The first to come unglued over my condition was my mother. I was careless enough to change my clothes in front of her one day, prompting her to squeal my name in shock.
“Jennifer!” “What, Mum?” I whirled around and looked at her terrified face.
“You're so thin! What happened to you? You used to be a robust, healthy young lady, and now you're—you're skin and bones!” All such reactions, many of which followed, pulled me in two directions; one was sorrow that these worried ones were hurting over me; two was pride that my “accomplishment” was noticed. The second reaction won out for three years.
Then there was Michael. Michael looked after the large organic garden in our community. Every morning I leaned out my window to hear his soaring tenor voice as he went about his work. A secret crush made goose bumps appear on my skin whenever he spoke to me.
Michael moved away to the West, but he didn't forget me. Having experienced his own religiously induced bout of self-starvation, he felt he could save me out of mine. His story was quite dramatic; before becoming a Christian he had lived in a Zen Buddhist ashram, where strict dietary regulations shrunk him down to a sliver of a man. One day he watched the leader of the ashram levitate off the floor and decided the place was too spooky for him. Back in the world, his health was so frail he couldn't function, and he collapsed on the floor of his apartment.
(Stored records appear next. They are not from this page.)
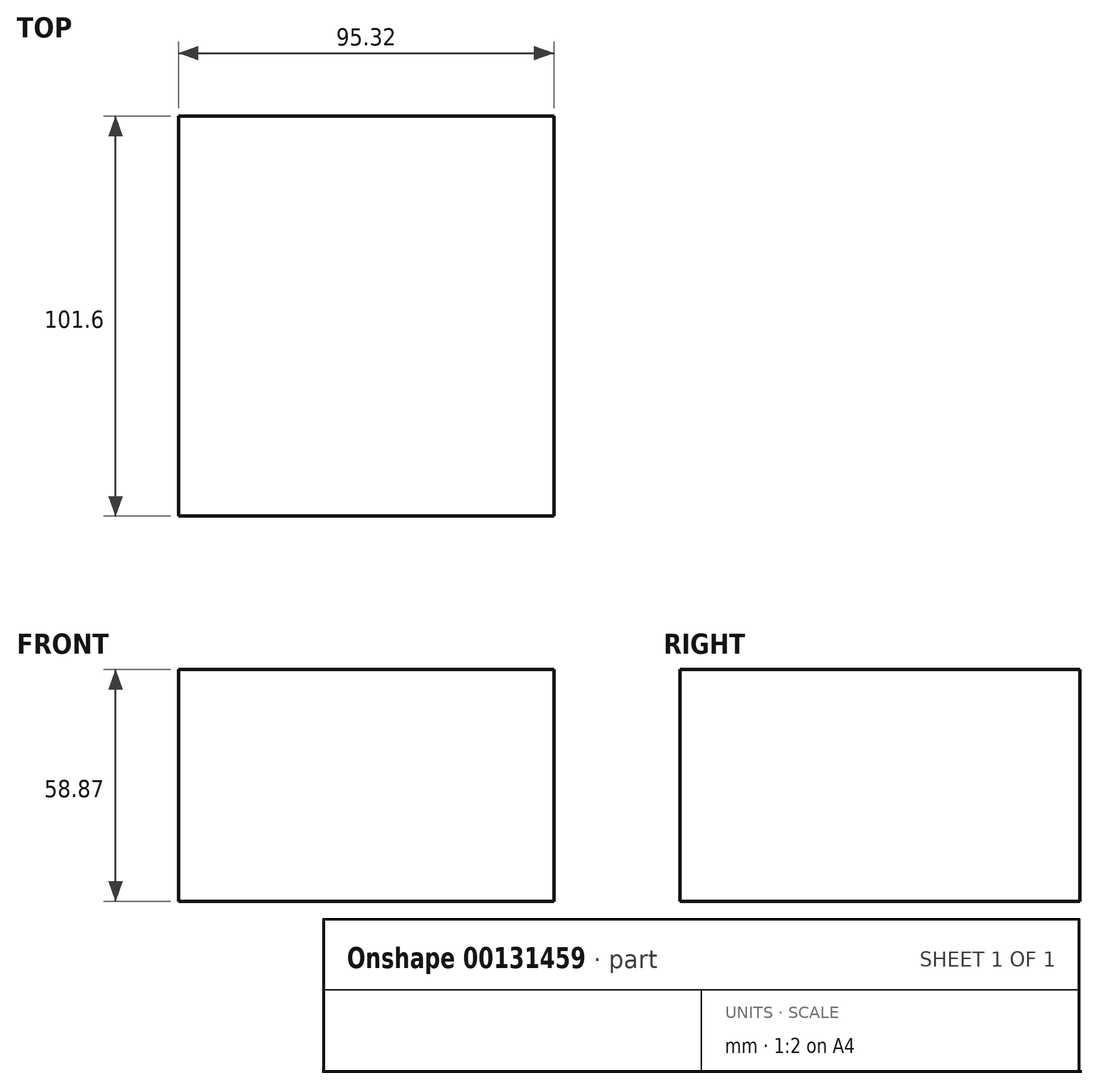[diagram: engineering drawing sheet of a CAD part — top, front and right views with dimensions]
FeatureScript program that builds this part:
annotation { "Feature Type Name" : "Feature", "Feature Type Description" : "" }
export const myFeature = defineFeature(function(context is Context, id is Id, definition is map)
    precondition{}
    {
        {
            var Q0;
            Q0=qCreatedBy(makeId("Front.planeOp"),FACE);
            var sketch = newSketch(context, id + "F0", { "sketchPlane" : qUnion([Q0])});
            skLineSegment(sketch, "E0.bottom", {"start": v(-52.47, 27.54) * mm, "end": v(42.85, 27.54) * mm});
            skLineSegment(sketch, "E0.top", {"start": v(-52.47, -31.33) * mm, "end": v(42.85, -31.33) * mm});
            skLineSegment(sketch, "E0.left", {"start": v(-52.47, 27.54) * mm, "end": v(-52.47, -31.33) * mm});
            skLineSegment(sketch, "E0.right", {"start": v(42.85, 27.54) * mm, "end": v(42.85, -31.33) * mm});
            skSolve(sketch);
        }
        {
            var Q0;
            Q0=makeQuery(id+"F0.imprint","IMPRINT",FACE,{"disambiguationData":[TD([[makeQuery(id+"F0.imprint","IMPRINT",EDGE,{"derivedFrom":sQuery(id+"F0.wireOp",EDGE,"E0.bottom")}),-1.0]])]});
            extrude(context, id + "F1", {"entities" : qUnion([Q0]), "depth" : 101.6 * mm});
        }
    });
Fortunately, a young lady found him there and revived him with chicken broth. After later becoming a Christian, he understood the danger of food fanaticism and decided to wage his own small war against it, starting with me. But he had to marry me first.
Most of our courtship took place in New York State. Michael worked as the local handyman, and I worked in a small vegetarian restaurant. The anorexia continued, and Michael gently expressed concern: “You might think about eating a little more, Jen. I used to starve myself too, but I decided it didn't make me more holy. If you gained a little more weight, you'd feel better.” When a black sore appeared on my leg, Michael acted as if he expected it.
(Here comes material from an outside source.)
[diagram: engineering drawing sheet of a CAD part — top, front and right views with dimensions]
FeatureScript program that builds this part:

“It's because you're immune system is weak and you can't fight infection,” he said. Gentleness succeeded where sharp criticism had failed, and I found myself listening to him.
Then I contracted a flu that rendered me unable to eat for an entire week, and quickly evaporated down to 34 kilograms.
Michael helped me to the doctor, where I was prescribed a very simple remedy: eat. The problem was that my stomach was shrunken to a fraction of its proper size, and the addictive cycle of self-starvation had entrenched itself and would require a change in my thinking and my entrenched behavioural patterns.
Rather than waiting for me to change, Michael banked on it and married me when I was still too thin. We have pictures of us together; Michael in a jean shirt, broad-shouldered and strong with a muscled arm around me—a withered waif. His faith in me paid big dividends— only weeks into our marriage I started eating normally. Photos from the next era feature Michael with a rounded, rosy-cheeked version of me. The pictures testify to the ultimate effect of unconditional love.
The knowledge that one is loved acts like a balm upon the deepest recesses of the heart. It soothes and comforts away the loneliness that dogs our steps.
But love is also what C S Lewis terms a “lord of terrible aspect,” because as it draws the soul into intimacy, it requires the highest price—the giving up of selfcentred isolation with its many twisted indulgences.
Because of the love of the man who is now my husband of 27 years, I found healing from anorexia—a disorder that has the highest rate of fatality of any psychological disease.
I owe Michael my life. In truth, I owe my life to God, who loved me through Michael and continues to love me in spite of my failings.